Peer-to-peer (P2P) student loans are a type of peer-to-peer loan. Peer-to-peer student loans can be a practical alternative to more traditional forms of education financing and credit cards for students and parents who have a short-term need for small amounts of funding. Peer-to-peer student loans are popular for purposes that might not qualify for federal or private student loans, such as enrolling in an unaccredited school, paying a debt owed to the college before the student can reenroll, graduate or transfer to another school or borrowing by an international student.
Peer-to-peer lending is a form of crowdfunding, where consumers borrow money from many individual lenders, each contributing small amounts of money toward the borrower’s goal. The lenders may include relatives, friends, colleagues, community organizations and complete strangers. This is in contrast with traditional student loans, where the money is provided by a single lender, such as a bank or other financial institution, government agency, college or university. Peer-to-peer lending is also known as person-to-person lending, social lending and microlending.
There are two main types of peer-to-peer loans: friends and family loans and stranger-to-stranger loans.
- Sites that support friends and family loans provide formal documentation of the loan, such as a signed promissory note with specific terms and conditions that complies with federal and state laws and regulations. These sites may also provide servicing of the loans, such as collecting payments and reporting on-time and delinquent payments to credit reporting agencies.
- Sites that support stranger-to-stranger loans help match borrowers with lenders. Interest rates on stranger-to-stranger loans may be higher than interest rates on friends and family loans. Eligibility for stranger-to-stranger loans may depend on the borrower’s credit scores, although minimum credit scores may be lower than on most private student loans. Peer-to-peer student loans are also an option for students who are unable to obtain a creditworthy cosigner.
Disadvantages of Peer-to-Peer Student Loans
There are several disadvantages to peer-to-peer student loans from the borrower perspective.
- Difficulty attracting funding. Less than ten percent of peer-to-peer student loans are fully funded. Lenders diversify their investments to reduce the risk of default by lending small amounts to numerous borrowers. Borrowers often need funding from dozens and dozens of lenders to get fully funded. Borrowers seeking smaller loan amounts at higher interest rates are more likely to be funded.
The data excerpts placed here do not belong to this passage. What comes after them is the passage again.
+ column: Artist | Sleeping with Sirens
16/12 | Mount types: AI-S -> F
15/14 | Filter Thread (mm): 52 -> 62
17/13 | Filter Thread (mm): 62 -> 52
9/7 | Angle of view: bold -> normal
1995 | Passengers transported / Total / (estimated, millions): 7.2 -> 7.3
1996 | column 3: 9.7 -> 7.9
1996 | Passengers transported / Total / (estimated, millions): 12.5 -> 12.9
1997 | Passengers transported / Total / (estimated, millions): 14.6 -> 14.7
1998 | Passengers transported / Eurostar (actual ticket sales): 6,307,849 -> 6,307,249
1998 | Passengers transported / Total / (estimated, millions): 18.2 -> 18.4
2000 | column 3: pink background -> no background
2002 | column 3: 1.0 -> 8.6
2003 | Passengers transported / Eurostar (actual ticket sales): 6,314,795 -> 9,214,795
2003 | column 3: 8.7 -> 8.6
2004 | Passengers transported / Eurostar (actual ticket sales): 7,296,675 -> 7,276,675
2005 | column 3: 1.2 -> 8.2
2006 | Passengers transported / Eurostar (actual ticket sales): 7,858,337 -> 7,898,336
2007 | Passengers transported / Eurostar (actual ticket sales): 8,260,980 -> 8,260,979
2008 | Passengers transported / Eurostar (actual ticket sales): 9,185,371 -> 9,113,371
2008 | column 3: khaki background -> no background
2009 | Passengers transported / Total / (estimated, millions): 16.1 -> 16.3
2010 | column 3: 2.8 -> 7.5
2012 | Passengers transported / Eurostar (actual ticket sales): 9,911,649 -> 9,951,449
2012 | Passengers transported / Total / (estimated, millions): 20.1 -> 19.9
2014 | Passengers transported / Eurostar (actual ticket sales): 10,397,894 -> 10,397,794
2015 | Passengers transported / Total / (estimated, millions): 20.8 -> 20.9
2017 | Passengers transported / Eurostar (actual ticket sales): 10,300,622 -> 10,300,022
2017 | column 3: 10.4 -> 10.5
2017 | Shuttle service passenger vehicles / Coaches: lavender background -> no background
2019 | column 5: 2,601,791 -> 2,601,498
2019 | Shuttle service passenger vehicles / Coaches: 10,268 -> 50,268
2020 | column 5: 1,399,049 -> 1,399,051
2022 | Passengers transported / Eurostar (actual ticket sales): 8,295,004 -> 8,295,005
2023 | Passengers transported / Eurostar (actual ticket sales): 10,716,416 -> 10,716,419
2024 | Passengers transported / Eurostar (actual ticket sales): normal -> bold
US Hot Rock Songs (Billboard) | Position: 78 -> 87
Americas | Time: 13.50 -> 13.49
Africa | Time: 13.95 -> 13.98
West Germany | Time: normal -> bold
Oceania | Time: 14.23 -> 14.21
- Eligibility for the student loan interest deduction. Peer-to-peer loans between family members are unlikely to qualify for the student loan interest tax deduction or to qualify for the exception to bankruptcy discharge, since the definition of “qualified education loan” under the Internal Revenue Code of 1986 at 26 USC 221(d) excludes “indebtedness owed to a person who is related . . . to the taxpayer.” Stranger-to-stranger loans, however, will most likely qualify for the student loan interest deduction.
- Short-term loans. Most peer-to-peer loans are short-term loans, typically requiring repayment in 1-3 years. Some peer-to-peer lending sites have created more specialized student loan programs with longer repayment terms.
Sources of Peer-to-Peer Loans
Most of the peer-to-peer lenders that specialized in peer-to-peer student loans stopped making peer-to-peer student loans in the U.S. because of changes in disclosure requirements. For example, GreenNote started as a friends and family peer-to-peer lender, but now enables students to solicit donations from their personal network in a more traditional form of crowdfunding. Fynanz, now known as LendKey, previously specialized in peer-to-peer education loans, but subsequently created CU Student Loans to combine student loans from more than 100 non-profit credit unions into a single interface.
There are still several peer-to-peer lenders that will make P2P loans, albeit not specialized for higher education. These include Prosper and Lending Club, as well as the friends and family lender LoanBack. In the UK, there are RateSetter and Zopa. Kiva still makes loans to individuals in developing countries.
There are two lenders of private student loans that were inspired by the peer-to-peer model, SoFi and CommonBond. Both claim that they enable alumni to invest in current students and that this social connection yields benefits for borrowers and investors. It is unclear, however, how much of the loans are funded by alumni and how much by institutional investors and venture capital.